(Collected data entries)

= Beginning of Section =

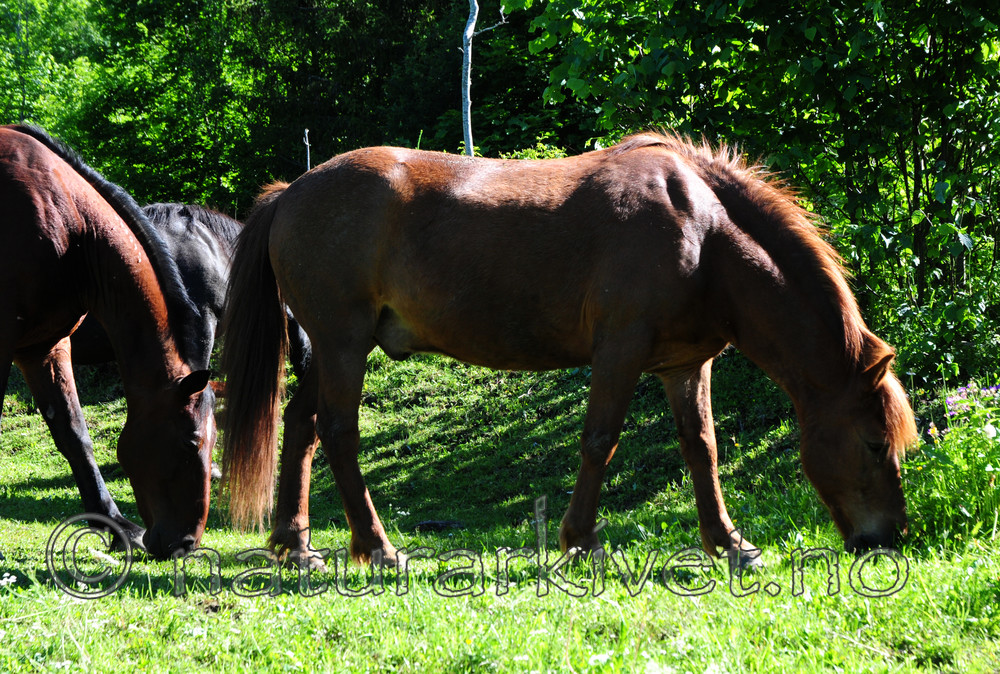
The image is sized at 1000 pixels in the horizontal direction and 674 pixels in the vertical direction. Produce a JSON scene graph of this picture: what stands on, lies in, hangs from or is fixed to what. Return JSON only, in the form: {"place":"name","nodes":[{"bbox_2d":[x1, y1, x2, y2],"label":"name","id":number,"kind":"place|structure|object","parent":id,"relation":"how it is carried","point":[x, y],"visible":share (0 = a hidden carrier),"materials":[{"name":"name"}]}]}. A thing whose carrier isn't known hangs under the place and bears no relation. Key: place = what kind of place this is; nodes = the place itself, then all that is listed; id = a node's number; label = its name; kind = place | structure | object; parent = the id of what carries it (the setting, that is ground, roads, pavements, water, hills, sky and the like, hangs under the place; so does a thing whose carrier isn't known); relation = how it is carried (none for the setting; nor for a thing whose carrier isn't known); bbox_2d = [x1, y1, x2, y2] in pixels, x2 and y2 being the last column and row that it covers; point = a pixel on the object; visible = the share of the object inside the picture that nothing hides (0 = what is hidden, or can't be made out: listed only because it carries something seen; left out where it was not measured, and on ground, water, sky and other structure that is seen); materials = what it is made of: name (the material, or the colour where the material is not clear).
{"place":"outdoors","nodes":[
{"label":"outdoors","id":0,"kind":"place"},
{"bbox_2d":[302,128,310,169],"label":"post","id":1,"kind":"object","parent":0,"point":[306,132],"visible":0.41,"materials":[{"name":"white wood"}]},
{"bbox_2d":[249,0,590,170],"label":"tree","id":2,"kind":"object","parent":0,"point":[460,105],"visible":0.47,"materials":[{"name":"green plant"}]},
{"bbox_2d":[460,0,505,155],"label":"tree trunk","id":3,"kind":"object","parent":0,"point":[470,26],"visible":0.62,"materials":[{"name":"wood"}]},
{"bbox_2d":[0,345,999,673],"label":"lawn","id":4,"kind":"structure","parent":0,"point":[167,598],"materials":[{"name":"green plant"}]},
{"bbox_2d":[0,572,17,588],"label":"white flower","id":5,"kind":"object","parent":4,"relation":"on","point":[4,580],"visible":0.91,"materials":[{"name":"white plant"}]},
{"bbox_2d":[0,123,219,563],"label":"brown horse","id":6,"kind":"object","parent":4,"relation":"on","point":[2,244],"visible":0.99},
{"bbox_2d":[60,200,315,479],"label":"dark horse","id":7,"kind":"object","parent":4,"relation":"on","point":[175,236],"visible":0.24},
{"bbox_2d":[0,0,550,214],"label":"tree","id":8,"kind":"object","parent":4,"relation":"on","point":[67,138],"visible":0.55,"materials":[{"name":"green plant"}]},
{"bbox_2d":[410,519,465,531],"label":"rock","id":9,"kind":"object","parent":4,"relation":"on","point":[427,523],"visible":0.78,"materials":[{"name":"black"}]},
{"bbox_2d":[203,134,920,577],"label":"brown horse","id":10,"kind":"object","parent":4,"relation":"on","point":[599,327],"visible":0.97},
{"bbox_2d":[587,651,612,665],"label":"white flower","id":11,"kind":"object","parent":4,"relation":"on","point":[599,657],"visible":0.88,"materials":[{"name":"white plant"}]},
{"bbox_2d":[505,0,999,386],"label":"tree","id":12,"kind":"object","parent":4,"relation":"on","point":[936,162],"visible":0.75,"materials":[{"name":"green plant"}]},
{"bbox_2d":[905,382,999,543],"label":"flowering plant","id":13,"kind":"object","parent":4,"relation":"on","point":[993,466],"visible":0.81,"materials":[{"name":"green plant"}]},
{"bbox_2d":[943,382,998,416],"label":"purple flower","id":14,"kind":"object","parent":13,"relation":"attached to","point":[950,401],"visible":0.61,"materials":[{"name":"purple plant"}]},
{"bbox_2d":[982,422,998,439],"label":"white flower","id":15,"kind":"object","parent":13,"relation":"attached to","point":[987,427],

= End of Section =

> **Action item**
Omit the pictures and copy the records above exactly.

> **Task answer**
The image is sized at 1000 pixels in the horizontal direction and 674 pixels in the vertical direction. Produce a JSON scene graph of this picture: what stands on, lies in, hangs from or is fixed to what. Return JSON only, in the form: {"place":"name","nodes":[{"bbox_2d":[x1, y1, x2, y2],"label":"name","id":number,"kind":"place|structure|object","parent":id,"relation":"how it is carried","point":[x, y],"visible":share (0 = a hidden carrier),"materials":[{"name":"name"}]}]}. A thing whose carrier isn't known hangs under the place and bears no relation. Key: place = what kind of place this is; nodes = the place itself, then all that is listed; id = a node's number; label = its name; kind = place | structure | object; parent = the id of what carries it (the setting, that is ground, roads, pavements, water, hills, sky and the like, hangs under the place; so does a thing whose carrier isn't known); relation = how it is carried (none for the setting; nor for a thing whose carrier isn't known); bbox_2d = [x1, y1, x2, y2] in pixels, x2 and y2 being the last column and row that it covers; point = a pixel on the object; visible = the share of the object inside the picture that nothing hides (0 = what is hidden, or can't be made out: listed only because it carries something seen; left out where it was not measured, and on ground, water, sky and other structure that is seen); materials = what it is made of: name (the material, or the colour where the material is not clear).
{"place":"outdoors","nodes":[
{"label":"outdoors","id":0,"kind":"place"},
{"bbox_2d":[302,128,310,169],"label":"post","id":1,"kind":"object","parent":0,"point":[306,132],"visible":0.41,"materials":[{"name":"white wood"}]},
{"bbox_2d":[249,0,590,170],"label":"tree","id":2,"kind":"object","parent":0,"point":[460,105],"visible":0.47,"materials":[{"name":"green plant"}]},
{"bbox_2d":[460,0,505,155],"label":"tree trunk","id":3,"kind":"object","parent":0,"point":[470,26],"visible":0.62,"materials":[{"name":"wood"}]},
{"bbox_2d":[0,345,999,673],"label":"lawn","id":4,"kind":"structure","parent":0,"point":[167,598],"materials":[{"name":"green plant"}]},
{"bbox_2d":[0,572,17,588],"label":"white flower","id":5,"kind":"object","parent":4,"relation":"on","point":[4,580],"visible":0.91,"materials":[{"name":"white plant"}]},
{"bbox_2d":[0,123,219,563],"label":"brown horse","id":6,"kind":"object","parent":4,"relation":"on","point":[2,244],"visible":0.99},
{"bbox_2d":[60,200,315,479],"label":"dark horse","id":7,"kind":"object","parent":4,"relation":"on","point":[175,236],"visible":0.24},
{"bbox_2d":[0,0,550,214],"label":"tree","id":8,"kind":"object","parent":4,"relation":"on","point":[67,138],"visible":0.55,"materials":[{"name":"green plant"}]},
{"bbox_2d":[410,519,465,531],"label":"rock","id":9,"kind":"object","parent":4,"relation":"on","point":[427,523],"visible":0.78,"materials":[{"name":"black"}]},
{"bbox_2d":[203,134,920,577],"label":"brown horse","id":10,"kind":"object","parent":4,"relation":"on","point":[599,327],"visible":0.97},
{"bbox_2d":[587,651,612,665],"label":"white flower","id":11,"kind":"object","parent":4,"relation":"on","point":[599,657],"visible":0.88,"materials":[{"name":"white plant"}]},
{"bbox_2d":[505,0,999,386],"label":"tree","id":12,"kind":"object","parent":4,"relation":"on","point":[936,162],"visible":0.75,"materials":[{"name":"green plant"}]},
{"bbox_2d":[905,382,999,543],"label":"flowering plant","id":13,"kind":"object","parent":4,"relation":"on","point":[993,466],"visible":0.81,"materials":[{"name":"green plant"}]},
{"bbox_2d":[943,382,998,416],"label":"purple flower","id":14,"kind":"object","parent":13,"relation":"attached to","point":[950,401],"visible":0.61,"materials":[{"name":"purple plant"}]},
{"bbox_2d":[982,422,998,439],"label":"white flower","id":15,"kind":"object","parent":13,"relation":"attached to","point":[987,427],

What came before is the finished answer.